Task statement: Return only those lines of the records below in which "status" appears.

--- Dataset records Enclosed Below ---

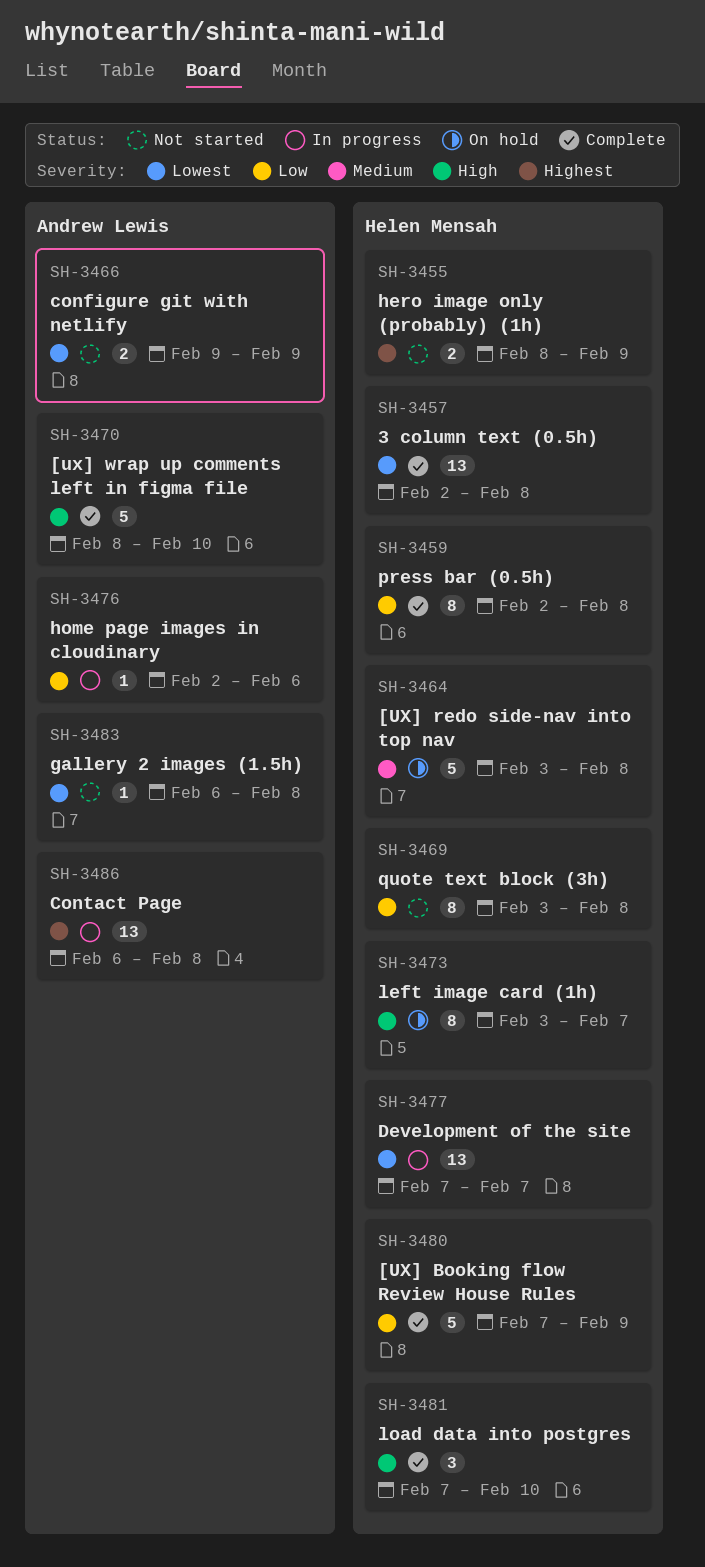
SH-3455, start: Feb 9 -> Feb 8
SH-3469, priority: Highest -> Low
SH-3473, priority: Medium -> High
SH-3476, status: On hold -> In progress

--- End of Enclosed Dataset records ---
--- Dataset records Enclosed Below ---

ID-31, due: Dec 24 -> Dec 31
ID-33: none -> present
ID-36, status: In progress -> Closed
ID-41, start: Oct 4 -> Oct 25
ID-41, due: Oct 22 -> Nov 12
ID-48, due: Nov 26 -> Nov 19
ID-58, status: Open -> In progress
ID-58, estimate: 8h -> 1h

--- End of Enclosed Dataset records ---

Response to the exercise:
SH-3476, status: On hold -> In progress
ID-36, status: In progress -> Closed
ID-58, status: Open -> In progress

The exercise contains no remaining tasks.